The firefighters were trying to put out a fire in an Albanian-owned building in Bosnjacka Mahala apparently set by a group of ethnic Serbs angered by the first explosion.
"The firefighters were wounded by bomb bursts but they are not in danger," a hospital source told AFP.
A local television journalist also sustained light head injuries, a medical source said.
Kosovo's president Fatmir Sejdiu called on the population to "avoid provocation and help law and order forces to maintain stability," while urging the incidents be investigated thoroughly.
"Such acts of violence, regardless of their authors or what their motives may be, do not contribute to the (future) of Kosovo's citizens," Sejdiu said in a statement.
Last Tuesday, a young Serb was stabbed in Kosovska Mitrovica, which is largely populated by Kosovo's minority Serbs although ethnic Albanians also live here.

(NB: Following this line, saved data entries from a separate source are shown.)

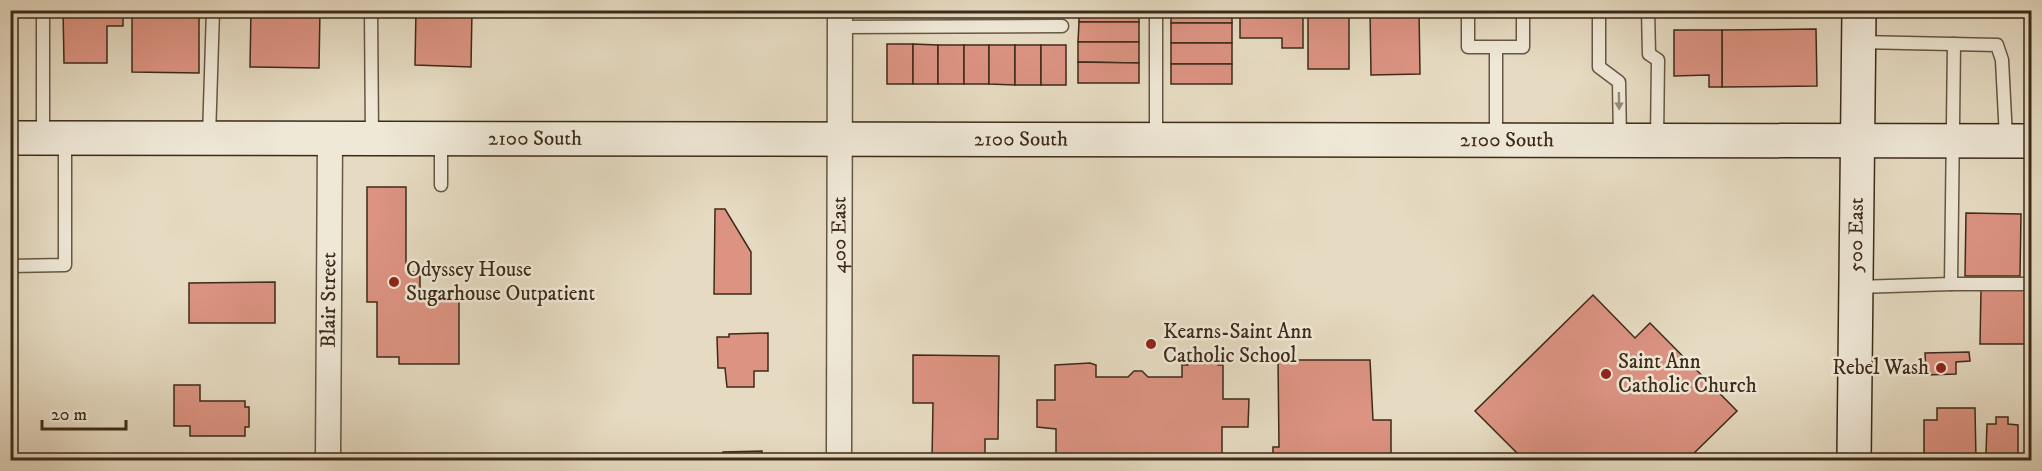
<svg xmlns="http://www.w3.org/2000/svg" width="2042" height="471" viewBox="0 0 2042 471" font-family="'IM FELL DW Pica',serif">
	<rect width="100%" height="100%" fill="#e6dbc2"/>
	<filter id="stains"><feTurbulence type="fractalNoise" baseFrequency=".00333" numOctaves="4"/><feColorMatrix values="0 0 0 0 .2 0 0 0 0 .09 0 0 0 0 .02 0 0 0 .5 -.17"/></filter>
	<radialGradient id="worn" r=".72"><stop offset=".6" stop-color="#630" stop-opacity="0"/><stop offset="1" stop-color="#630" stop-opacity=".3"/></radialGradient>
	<g fill="#dc9382" stroke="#3d2b19" stroke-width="1.5">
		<path d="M63 10H123V26H107V63H64Z"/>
		<path d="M132 10H199V73L132 72Z"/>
		<path d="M251 10H320L319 68 250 67Z"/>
		<path d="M416 10H472L471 67 415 65Z"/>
		<rect x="1079" y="10" width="60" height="12"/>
		<rect x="1171" y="10" width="61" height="13"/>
		<path d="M1240 10H1303V48H1282V38H1240Z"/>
		<path d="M1308 10 1330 14V10H1349V69H1308Z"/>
		<path d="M1370 10H1419L1420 74 1371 75Z"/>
		<path d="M1726 10H1800V16L1726 17Z"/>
		<path d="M1079 22H1139V42H1078Z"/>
		<rect x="1171" y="23" width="61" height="20"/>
		<path d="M1816 29 1817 86 1722 87V30Z"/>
		<path d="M1674 30H1722V87H1709V75L1674 76Z"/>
		<path d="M1078 42H1139V63L1078 62Z"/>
		<rect x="1171" y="43" width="61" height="21"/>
		<rect x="887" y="44" width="26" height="40"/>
		<path d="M913 44 938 45V84H913Z"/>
		<rect x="938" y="45" width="26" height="39"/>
		<rect x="964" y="45" width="25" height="39"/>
		<path d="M989 45H1015V85L989 84Z"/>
		<rect x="1015" y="45" width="26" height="40"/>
		<rect x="1041" y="45" width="25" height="40"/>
		<path d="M1078 62 1139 63V83H1078Z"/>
		<rect x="1171" y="64" width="61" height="20"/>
		<path d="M367 187H406V272H420V291H459V364H399V357H377V302H367Z"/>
		<path d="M715 209H725L751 252V294H714Z"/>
		<path d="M1966 213 2021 214 2020 276H1965Z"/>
		<path d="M275 282V323H189V283Z"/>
		<path d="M1981 290H2032V344H1980Z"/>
		<path d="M1593 295 1635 338 1650 323 1737 411 1687 460H1524L1475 411Z"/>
		<path d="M768 333V371H754V387H727L725 368H718L717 337H729V334Z"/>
		<path d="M1969 352 1970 361 1956 362V374L1926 375 1925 353Z"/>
		<path d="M913 355 999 356 998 439H985V460H932L933 403H913Z"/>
		<path d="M1278 360H1370L1373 420H1391V460H1273V447H1279Z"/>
		<path d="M1188 362H1218V365H1223V399H1249L1248 427H1222V460H1184V458L1117 460V456H1097V460H1056V429L1037 427V400H1055V365L1090 363 1096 365V377H1128L1134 371H1142L1148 377H1182V365H1188Z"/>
		<path d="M174 385H200V401H245V407H249V427H245V436H190V426H174Z"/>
		<path d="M1937 408H1975L1976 460H1924V420H1937Z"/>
		<path d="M1996 417H2008V424L2018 425V455L1986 454 1987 424H1996Z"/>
		<path d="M762 451V460H723V452Z"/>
	</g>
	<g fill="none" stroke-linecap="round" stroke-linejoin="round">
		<defs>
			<g id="lane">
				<path d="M371 10 372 138"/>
				<path d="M1468 10V47H1523V10"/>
				<path d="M1599 10V67L1619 82 1620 140"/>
				<path d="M1648 10 1649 54 1658 60 1657 139"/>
				<path d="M840 27 1062 26"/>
				<path d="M1860 42 1997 45 2002 60 2006 138"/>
				<path d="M43 137V10"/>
				<path d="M209 137 213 10"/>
				<path d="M1156 138V10"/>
				<path d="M1496 138V48"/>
				<path d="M441 140V185"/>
				<path d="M10 266 65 265V140"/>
				<path d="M1951 284H2032"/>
				<path d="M1858 287 1951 284 1954 44"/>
			</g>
			<g id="street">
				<path id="s1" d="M328 460 330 139"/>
				<path id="s2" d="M839 460 840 10"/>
			</g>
			<g id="secondary">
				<path id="s3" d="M10 138 2032 141"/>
				<path id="s4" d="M1854 460 1859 10"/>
			</g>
		</defs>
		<use href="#lane" stroke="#675743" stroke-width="15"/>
		<use href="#street" stroke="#675743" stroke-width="27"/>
		<use href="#secondary" stroke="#3d2b19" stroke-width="36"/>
		<use href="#lane" stroke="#efe8d7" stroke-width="12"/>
		<use href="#street" stroke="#efe8d7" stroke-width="24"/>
		<use href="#secondary" stroke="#efe8d7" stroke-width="33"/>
	</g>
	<defs><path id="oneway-solid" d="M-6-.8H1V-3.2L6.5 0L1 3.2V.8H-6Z" transform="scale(1.5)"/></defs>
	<use fill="#968a78" href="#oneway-solid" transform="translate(1619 101) rotate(89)"/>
	<g fill="#8f2418" stroke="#efe8d7" stroke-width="2">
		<circle cx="394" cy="282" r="6"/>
		<circle cx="1151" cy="344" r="6"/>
		<circle cx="1941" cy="368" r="6"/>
		<circle cx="1606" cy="374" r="6"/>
	</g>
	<g text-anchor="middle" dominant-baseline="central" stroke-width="5" stroke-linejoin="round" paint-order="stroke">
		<g font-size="21" fill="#3d2b19" stroke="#efe8d7">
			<text stroke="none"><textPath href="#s3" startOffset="525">2100 South</textPath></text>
			<text stroke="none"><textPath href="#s3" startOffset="1011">2100 South</textPath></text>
			<text stroke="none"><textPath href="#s3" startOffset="1497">2100 South</textPath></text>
			<text stroke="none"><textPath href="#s2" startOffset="225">400 East</textPath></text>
			<text stroke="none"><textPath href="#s4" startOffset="225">500 East</textPath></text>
			<text stroke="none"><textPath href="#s1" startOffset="160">Blair Street</textPath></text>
		</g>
		<g font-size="21" fill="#3d2b19" stroke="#efe8d7" text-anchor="start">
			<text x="406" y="270">Odyssey House<tspan x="406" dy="24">Sugarhouse Outpatient</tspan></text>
			<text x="1163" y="332">Kearns-Saint Ann<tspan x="1163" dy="24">Catholic School</tspan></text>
			<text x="1618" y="362">Saint Ann<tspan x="1618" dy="24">Catholic Church</tspan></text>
			<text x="1929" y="368" text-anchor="end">Rebel Wash</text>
		</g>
	</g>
	<rect width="2042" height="471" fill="none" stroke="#e6dbc2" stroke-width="36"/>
	<rect x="12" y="12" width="2018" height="447" fill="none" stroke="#3d2b19" stroke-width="3"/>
	<rect x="18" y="18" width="2006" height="435" fill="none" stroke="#3d2b19" stroke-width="1.5"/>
	<path d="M42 420v9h84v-9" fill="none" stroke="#3d2b19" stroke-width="3"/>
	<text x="51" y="420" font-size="18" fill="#3d2b19" stroke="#efe8d7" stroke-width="4.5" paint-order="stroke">20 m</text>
	<rect width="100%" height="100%" filter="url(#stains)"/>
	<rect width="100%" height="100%" fill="url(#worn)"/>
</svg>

His life now is out of danger, and two ethnic Albanians arrested in connection with the incident have been released after questioning.
An ethnic Albanian was also wounded in the south of the city the same day.
Kosovska Mitrovica remains deeply split and rife with tension between Serbs and ethnic Albanians, nearly a year after Kosovo -- under UN administration since a 1999 NATO air war wrested control of the province from Serbia -- declared independence.
More than 50 countries recognize Kosovo's independence which Serbia and Russia strongly oppose.